Alors raconte les blagues nulles. Raconte-les avec envie. Change-les à mesure que l’enfant grandit — du corps au jeu de mots, du jeu de mots à l’ironie —, ris de toi-même avant de rire de quiconque, et garde les deux lignes qu’on ne franchit pas : n’en fais pas matière à moquerie, et ne mêle pas le rire au moment de parler sérieusement. À l’intérieur de ces deux lignes tient toute une vie de soupirs heureux.

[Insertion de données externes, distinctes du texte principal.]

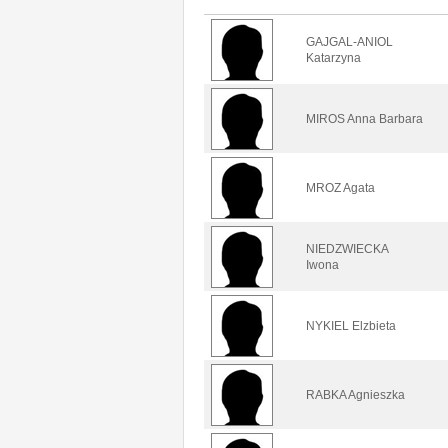
GAJGAL-ANIOL
Katarzyna
MIROS Anna Barbara
MROZ Agata
NIEDZWIECKA
Iwona
NYKIEL Elzbieta
RABKA Agnieszka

La bonne blague vise l’éclat de rire. Celle de papa vise les yeux au ciel — et dans ce geste, sans le dire, elle dit : avec toi je baisse ma garde, avec toi je me rends ridicule, avec toi je reste. Le soupir n’a jamais été l’échec de la blague. Il en a toujours été le but.
Note de Carlos
Je confesse le vice sans honte : je fais partie de ceux qui racontent la blague nulle et attendent le soupir comme on attendrait des applaudissements. Et je soutiens ce que dit ce texte sur la seconde ligne avec plus de conviction que presque tout le reste, parce que c’est là que l’humour cesse d’être un ornement et devient une question de confiance. Chez moi, la blague vit dans presque toute la journée — mais le moment sérieux s’annonce tout seul, sans sourire pour l’adoucir, et je crois que cette frontière propre est l’un des meilleurs cadeaux qu’on puisse faire à un enfant : savoir, toujours, dans quelle langue on lui parle. L’autre chose que je signe, c’est de changer la blague avec l’âge. C’est encore un cas d’une idée que je répète jusqu’à lasser tout le monde : change-le, mais change-le bien. La blague qui ne grandit pas avec l’enfant n’est pas de la fidélité, c’est de la paresse.
Seules les sources récupérées et lues sont listées. Quand seul le résumé a pu être lu, c’est indiqué.
Audit complet, affirmation par affirmation, y compris les affirmations délibérément non citées : resources/research/el-arte-del-chiste-de-papa.md.
Ce texte est un commentaire entre pairs sur l’éducation, pas un accompagnement clinique. Si chez toi l’humour est devenu le véhicule habituel du mépris — le tien ou celui d’un autre adulte —, ce n’est plus une question de style, et il vaut la peine d’en parler à quelqu’un qui peut vraiment vous écouter.